Wesentliche Voraussetzung zur Erteilung einer Erlaubnis für Online-Glücksspiele ist die Zuverlässigkeit des Anbieters. Da die meisten Anbieter ihren Unternehmenssitz im Ausland haben, soll die Abfragekompetenz der Glücksspielbehörden künftig auf ausländische Polizeibehörden erweitert werden. Zudem soll die Anfragekompetenz insgesamt auf Strafverfolgungsbehörden erweitert werden. Dadurch können Erkenntnisse aus laufenden Ermittlungen oder aus Verurteilungen, die nicht zu einer Eintragung in das Bundeszentralregister geführt haben, die aber für die Beurteilung der Zuverlässigkeit des Antragstellers bedeutsam sein können, mit berücksichtigt werden.
Zu den Instrumenten, die dieser Staatsvertrag zur Bekämpfung des illegalen Glücksspiels vorsieht, gehört die Ermächtigung für Sperranordnungen gegenüber illegalen Glücksspielanbietern, auch Netzsperren oder IP-Blocking genannt.
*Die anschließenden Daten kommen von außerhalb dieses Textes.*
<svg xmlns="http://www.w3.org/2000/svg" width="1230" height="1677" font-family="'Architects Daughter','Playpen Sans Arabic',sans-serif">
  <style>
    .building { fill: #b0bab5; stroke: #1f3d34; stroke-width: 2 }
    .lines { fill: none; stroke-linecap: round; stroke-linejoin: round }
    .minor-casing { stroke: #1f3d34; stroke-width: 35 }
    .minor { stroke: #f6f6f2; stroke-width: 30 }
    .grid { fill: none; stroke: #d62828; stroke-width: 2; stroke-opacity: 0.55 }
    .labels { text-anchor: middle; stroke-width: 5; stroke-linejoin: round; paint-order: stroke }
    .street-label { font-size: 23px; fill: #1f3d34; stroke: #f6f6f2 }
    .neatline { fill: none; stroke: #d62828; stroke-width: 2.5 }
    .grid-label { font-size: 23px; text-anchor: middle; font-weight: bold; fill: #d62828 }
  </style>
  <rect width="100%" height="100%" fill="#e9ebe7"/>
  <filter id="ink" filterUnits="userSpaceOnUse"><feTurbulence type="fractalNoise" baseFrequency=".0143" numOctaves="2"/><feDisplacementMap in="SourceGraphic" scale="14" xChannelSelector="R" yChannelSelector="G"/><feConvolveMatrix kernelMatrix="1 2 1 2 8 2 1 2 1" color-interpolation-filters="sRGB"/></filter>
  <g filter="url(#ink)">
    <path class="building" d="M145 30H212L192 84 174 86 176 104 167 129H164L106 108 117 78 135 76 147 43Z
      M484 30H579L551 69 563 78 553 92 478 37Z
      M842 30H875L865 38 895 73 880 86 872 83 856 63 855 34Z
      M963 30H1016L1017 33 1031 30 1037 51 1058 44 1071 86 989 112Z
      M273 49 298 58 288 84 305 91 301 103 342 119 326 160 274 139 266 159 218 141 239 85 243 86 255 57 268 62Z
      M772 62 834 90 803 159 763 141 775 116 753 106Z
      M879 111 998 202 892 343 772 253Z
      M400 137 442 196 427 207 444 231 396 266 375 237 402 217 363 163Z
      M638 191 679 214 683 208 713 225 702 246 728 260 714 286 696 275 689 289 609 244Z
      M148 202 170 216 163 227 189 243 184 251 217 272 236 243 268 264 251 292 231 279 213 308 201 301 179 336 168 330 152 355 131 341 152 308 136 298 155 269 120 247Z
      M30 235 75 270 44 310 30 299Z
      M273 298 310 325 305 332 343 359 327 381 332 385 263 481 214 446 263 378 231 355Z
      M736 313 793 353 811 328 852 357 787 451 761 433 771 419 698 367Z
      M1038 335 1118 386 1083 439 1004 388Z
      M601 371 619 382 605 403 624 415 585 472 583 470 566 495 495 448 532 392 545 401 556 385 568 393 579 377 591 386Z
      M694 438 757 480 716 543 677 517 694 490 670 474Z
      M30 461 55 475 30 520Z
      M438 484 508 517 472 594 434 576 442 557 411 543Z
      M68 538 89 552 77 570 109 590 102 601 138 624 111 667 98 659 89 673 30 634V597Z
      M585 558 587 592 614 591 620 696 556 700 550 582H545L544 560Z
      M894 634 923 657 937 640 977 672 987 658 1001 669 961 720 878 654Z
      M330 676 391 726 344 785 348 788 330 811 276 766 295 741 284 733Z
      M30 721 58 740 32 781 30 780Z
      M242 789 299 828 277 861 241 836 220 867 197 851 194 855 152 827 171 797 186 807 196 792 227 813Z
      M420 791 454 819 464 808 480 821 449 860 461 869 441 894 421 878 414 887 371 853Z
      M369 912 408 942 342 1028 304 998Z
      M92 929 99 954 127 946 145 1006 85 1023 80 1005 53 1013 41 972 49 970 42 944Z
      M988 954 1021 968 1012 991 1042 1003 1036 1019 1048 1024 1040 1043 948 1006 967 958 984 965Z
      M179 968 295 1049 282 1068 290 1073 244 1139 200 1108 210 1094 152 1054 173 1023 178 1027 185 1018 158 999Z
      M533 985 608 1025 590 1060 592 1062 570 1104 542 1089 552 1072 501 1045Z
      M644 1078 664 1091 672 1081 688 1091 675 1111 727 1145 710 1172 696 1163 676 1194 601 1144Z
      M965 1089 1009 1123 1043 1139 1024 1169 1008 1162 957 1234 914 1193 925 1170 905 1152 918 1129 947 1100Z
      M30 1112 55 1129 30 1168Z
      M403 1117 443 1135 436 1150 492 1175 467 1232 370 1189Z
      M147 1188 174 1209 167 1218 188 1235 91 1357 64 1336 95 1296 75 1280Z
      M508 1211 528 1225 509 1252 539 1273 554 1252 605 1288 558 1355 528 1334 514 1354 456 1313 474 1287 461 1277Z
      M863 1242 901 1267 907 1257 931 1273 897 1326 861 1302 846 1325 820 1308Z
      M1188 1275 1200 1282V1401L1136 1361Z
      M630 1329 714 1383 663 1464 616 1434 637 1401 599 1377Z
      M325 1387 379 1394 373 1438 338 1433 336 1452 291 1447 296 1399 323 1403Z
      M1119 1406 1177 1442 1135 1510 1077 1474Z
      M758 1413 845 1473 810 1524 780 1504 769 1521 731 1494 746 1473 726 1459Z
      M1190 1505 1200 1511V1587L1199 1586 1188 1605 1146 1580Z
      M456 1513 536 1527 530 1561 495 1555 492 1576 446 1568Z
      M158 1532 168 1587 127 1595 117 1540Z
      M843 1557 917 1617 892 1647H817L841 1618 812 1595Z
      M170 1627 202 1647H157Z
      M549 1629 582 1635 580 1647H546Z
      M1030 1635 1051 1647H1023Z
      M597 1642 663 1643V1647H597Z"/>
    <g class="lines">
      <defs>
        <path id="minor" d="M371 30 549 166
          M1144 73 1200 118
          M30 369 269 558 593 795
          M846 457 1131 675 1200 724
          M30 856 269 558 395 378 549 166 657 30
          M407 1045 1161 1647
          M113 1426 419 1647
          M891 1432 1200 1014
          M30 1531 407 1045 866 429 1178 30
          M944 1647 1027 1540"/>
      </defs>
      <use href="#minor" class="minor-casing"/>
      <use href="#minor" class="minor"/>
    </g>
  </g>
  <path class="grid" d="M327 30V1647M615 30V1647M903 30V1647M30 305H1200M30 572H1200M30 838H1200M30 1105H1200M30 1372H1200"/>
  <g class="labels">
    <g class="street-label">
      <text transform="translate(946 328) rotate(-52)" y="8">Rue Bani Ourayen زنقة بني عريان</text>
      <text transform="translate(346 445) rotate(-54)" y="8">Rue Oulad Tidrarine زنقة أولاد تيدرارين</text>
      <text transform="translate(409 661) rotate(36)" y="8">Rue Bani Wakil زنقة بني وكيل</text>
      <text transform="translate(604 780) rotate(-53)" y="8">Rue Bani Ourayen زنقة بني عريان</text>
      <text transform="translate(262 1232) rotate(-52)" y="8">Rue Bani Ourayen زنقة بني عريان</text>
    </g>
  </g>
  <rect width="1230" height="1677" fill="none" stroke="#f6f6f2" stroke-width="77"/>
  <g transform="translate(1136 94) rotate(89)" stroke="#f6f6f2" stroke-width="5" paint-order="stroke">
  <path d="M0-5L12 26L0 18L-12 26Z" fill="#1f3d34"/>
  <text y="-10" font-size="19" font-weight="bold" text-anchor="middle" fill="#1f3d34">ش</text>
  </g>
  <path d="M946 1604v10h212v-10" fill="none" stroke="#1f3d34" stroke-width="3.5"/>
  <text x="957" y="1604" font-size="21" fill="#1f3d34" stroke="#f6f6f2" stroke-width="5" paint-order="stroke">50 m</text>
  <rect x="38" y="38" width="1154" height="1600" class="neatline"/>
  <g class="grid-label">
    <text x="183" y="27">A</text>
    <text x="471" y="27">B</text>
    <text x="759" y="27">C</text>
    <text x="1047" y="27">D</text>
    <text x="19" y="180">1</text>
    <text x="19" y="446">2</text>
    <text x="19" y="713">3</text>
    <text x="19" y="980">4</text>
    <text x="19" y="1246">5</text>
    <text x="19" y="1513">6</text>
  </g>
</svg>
Damit soll die technische Erreichbarkeit illegaler Angebote im Internet verhindert werden. Die Ausgestaltung dieser Ermächtigungsnorm stieß in der verwaltungsgerichtlichen Rechtsprechung auf Bedenken. Durch die nunmehr vorgesehene Änderung des Staatsvertrages sollen Sperranordnungen rechtssicher ausgestaltet und an inzwischen in Kraft getretenes europäisches Recht angepasst werden.
Weitere Änderungen des Glücksspielstaatsvertrages betreffen Abläufe in der durch den Glücksspielstaatsvertrag 2021 neu geschaffenen Gemeinsamen Glücksspielbehörde der Länder. Da sich der Verwaltungsrat mit Personalangelegenheiten, Vertragsabschlüssen, Ausschreibungen von IT usw. befasst, sollen die Sitzungen, Beratungen und sonstigen Befassungen des Verwaltungsrates zukünftig vertraulich sein. Parlamentarische und sonstige Auskunftsrechte bleiben davon ausdrücklich unberührt. Ergebnisse und Beschlüsse des Verwaltungsrates, wie z. B. glücksspielrechtliche Entscheidungsrichtlinien, Jahresabschlüsse oder Lageberichte der Gemeinsamen Glücksspielbehörde, werden grundsätzlich veröffentlicht. Ich bitte um eine Beratung zu dem Gesetzentwurf im Ausschuss. - Vielen Dank.